BTW, macrofusion of TEST only applies for conditional jumps and not to CMOV.

According to Agner’s docs, many CPUs have slower BT than TEST; Haswell has only 0.5 inverse throughput as opposed to 0.25, Atom has 1 instead of 0.5, and Silvermont can’t even dual-issue BT (it locks both ALUs). So while BT does seem have a shorter instruction encoding than TEST for TEST reg, imm32 where imm32 has one bit set, it might not be the best idea to always change TEST reg, 0x1000 to BT reg, 12…

Sounds like we should use BT with -Os, but TEST otherwise. This is probably a common enough instruction that it might make a good impact on code size.

Pete

I think the partial update issue isn’t really valid concern, Agner Fogg, p 142. I don’t think LLVM is going to emit this fragment.

That’s not how partial-flags update stalls work. There is no independent tracking of individual bits in EFLAGS. This means that BT + CMOVNZ has a false dependency on whatever instruction wrote to EFLAGS before BT and requires an extra µop vis-a-vis TEST + CMOVNZ or SHR + AND.

Please do not use BT. It is a performance hazard. If you don’t believe me for some reason, here’s the relevant quote from Agner:

"BT, BTC, BTR, and BTS change the carry flag but leave the other flags unchanged. This causes a false dependence on the previous value of the flags and costs an extra μop. Use TEST, AND, OR and XOR instead of these instructions.”

– Steve

The problem is that REX TEST reg,#(1<<37) is 10 bytes vs 5 bytes for REX BT reg,37.
That’s a large space penalty to pay for a possible partial update stall.

So the idea of generating BT for -Os and TEST for -Ofast makes sense to me.
Regardless, LowerToBT is generating TEST for small values.

I’m still tracking down the Clang issue and I’d like folks to look at that.

Is that even a valid instruction? I thought TEST only took 32-bit immediates.

Fiona

My bad on that. So that's what the comment meant.
That means BT is pretty much req'd in the 64b case.

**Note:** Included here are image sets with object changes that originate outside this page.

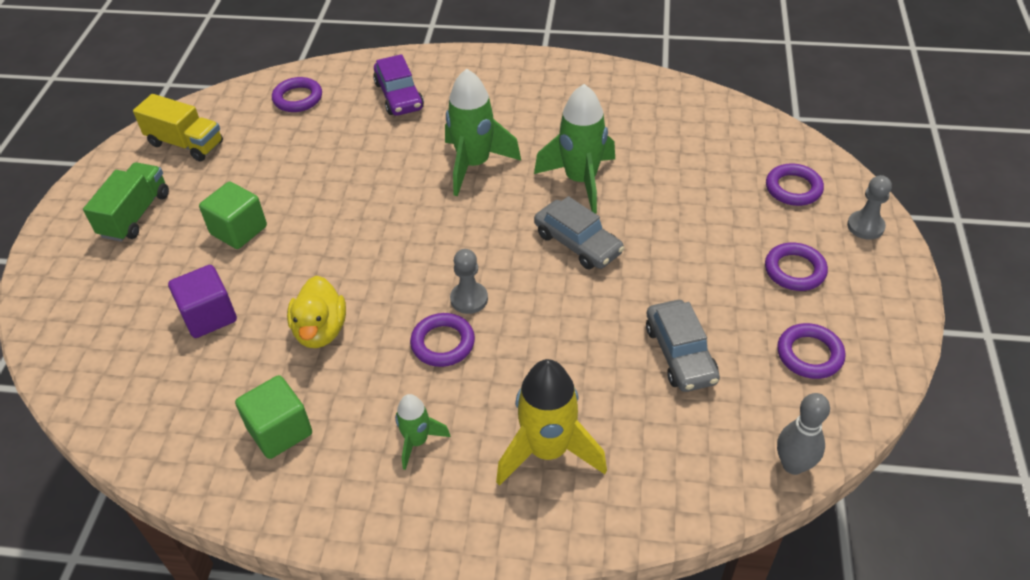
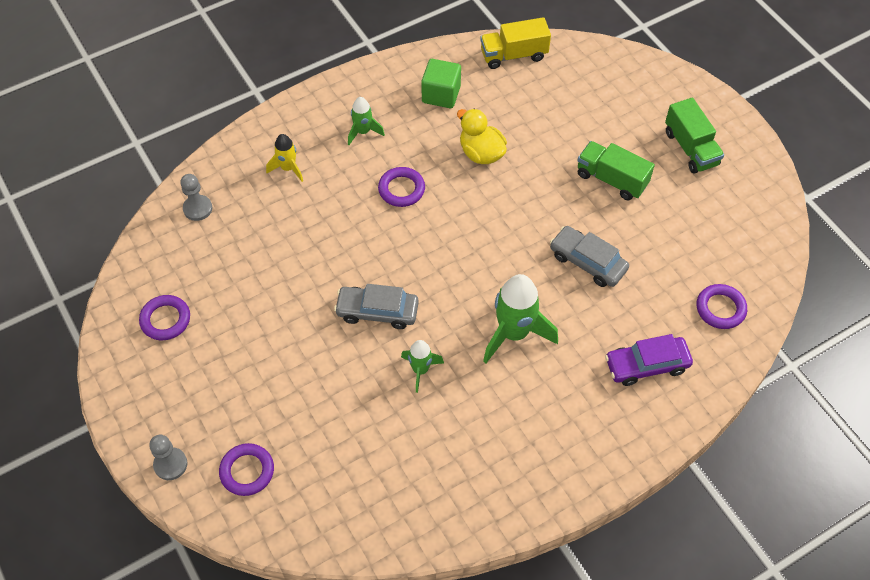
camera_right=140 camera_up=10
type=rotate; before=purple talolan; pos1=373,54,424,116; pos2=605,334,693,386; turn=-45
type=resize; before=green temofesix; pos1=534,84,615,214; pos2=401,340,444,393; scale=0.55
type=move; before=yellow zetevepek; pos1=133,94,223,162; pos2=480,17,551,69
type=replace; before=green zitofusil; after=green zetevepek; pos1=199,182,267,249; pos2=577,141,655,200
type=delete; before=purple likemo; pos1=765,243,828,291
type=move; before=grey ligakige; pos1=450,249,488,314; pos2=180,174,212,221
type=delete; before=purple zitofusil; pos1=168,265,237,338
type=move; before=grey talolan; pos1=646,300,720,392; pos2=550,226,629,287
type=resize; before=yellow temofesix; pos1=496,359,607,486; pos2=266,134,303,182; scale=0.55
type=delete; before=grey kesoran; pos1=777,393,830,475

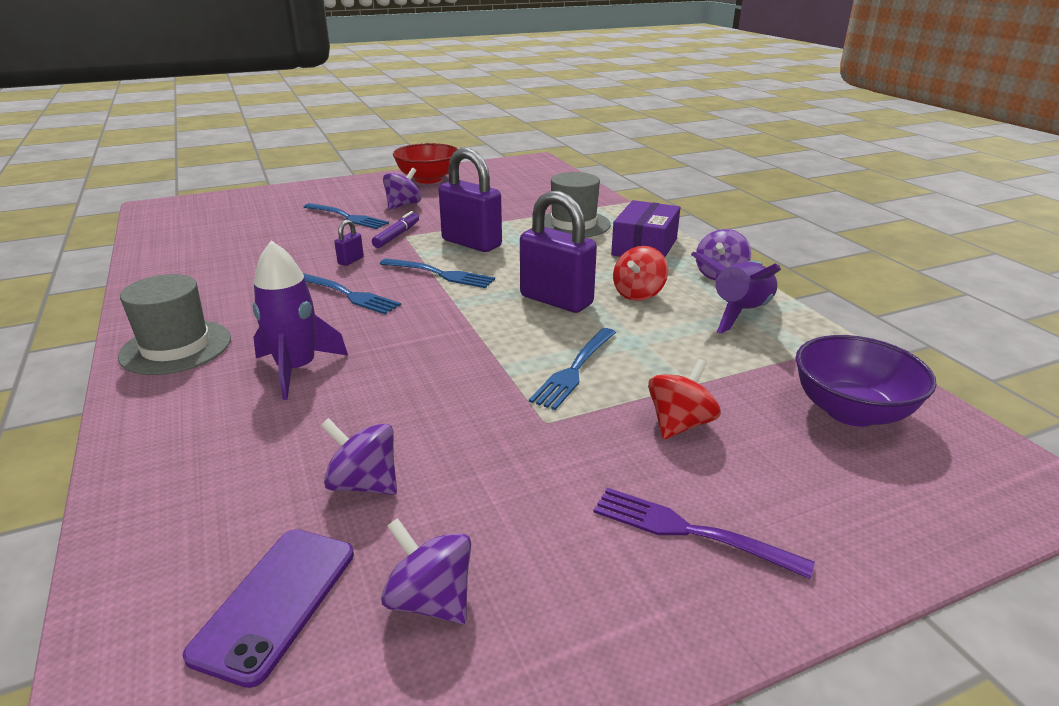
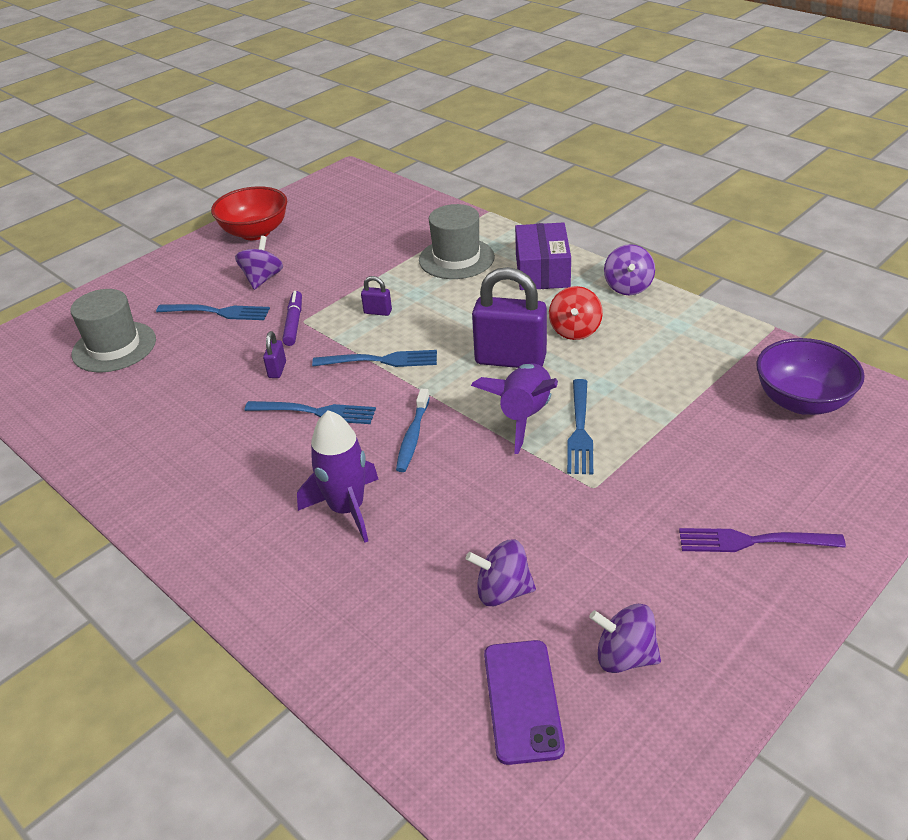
camera_right=-20 camera_up=10
type=resize; before=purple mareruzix; pos1=439,148,502,252; pos2=361,276,392,316; scale=0.43
type=move; before=purple temofesix; pos1=691,252,781,334; pos2=471,363,558,454
type=move; before=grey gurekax; pos1=118,274,231,375; pos2=70,289,156,372
type=delete; before=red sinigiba; pos1=648,359,721,439
type=insert; after=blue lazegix; pos2=396,389,430,472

Yeah, the alternative is to do movabs and then test, which is doable but I’m not sure if it’s worth it (surely BT + risk of flags merging penalty has to be better than two ops, one of which is ~9-10 bytes).

Fiona

In the 64b case we can TEST with mask from memory. This is *still* preferable to BT in most instruction streams.

One can reasonably argue that we should generate BT under –Os (I disagree, but only because I think that optimizing for code size to the point of completely disregarding performance is pointlessly stupid; if that’s what Os is meant to be, then by all means use BT). I don’t think one can make a case for BT outside of –Os.

– Steve

You are currently paying a 16b penalty for TEST vs BT in the 32b case.
That may be worth testing the -Os flag.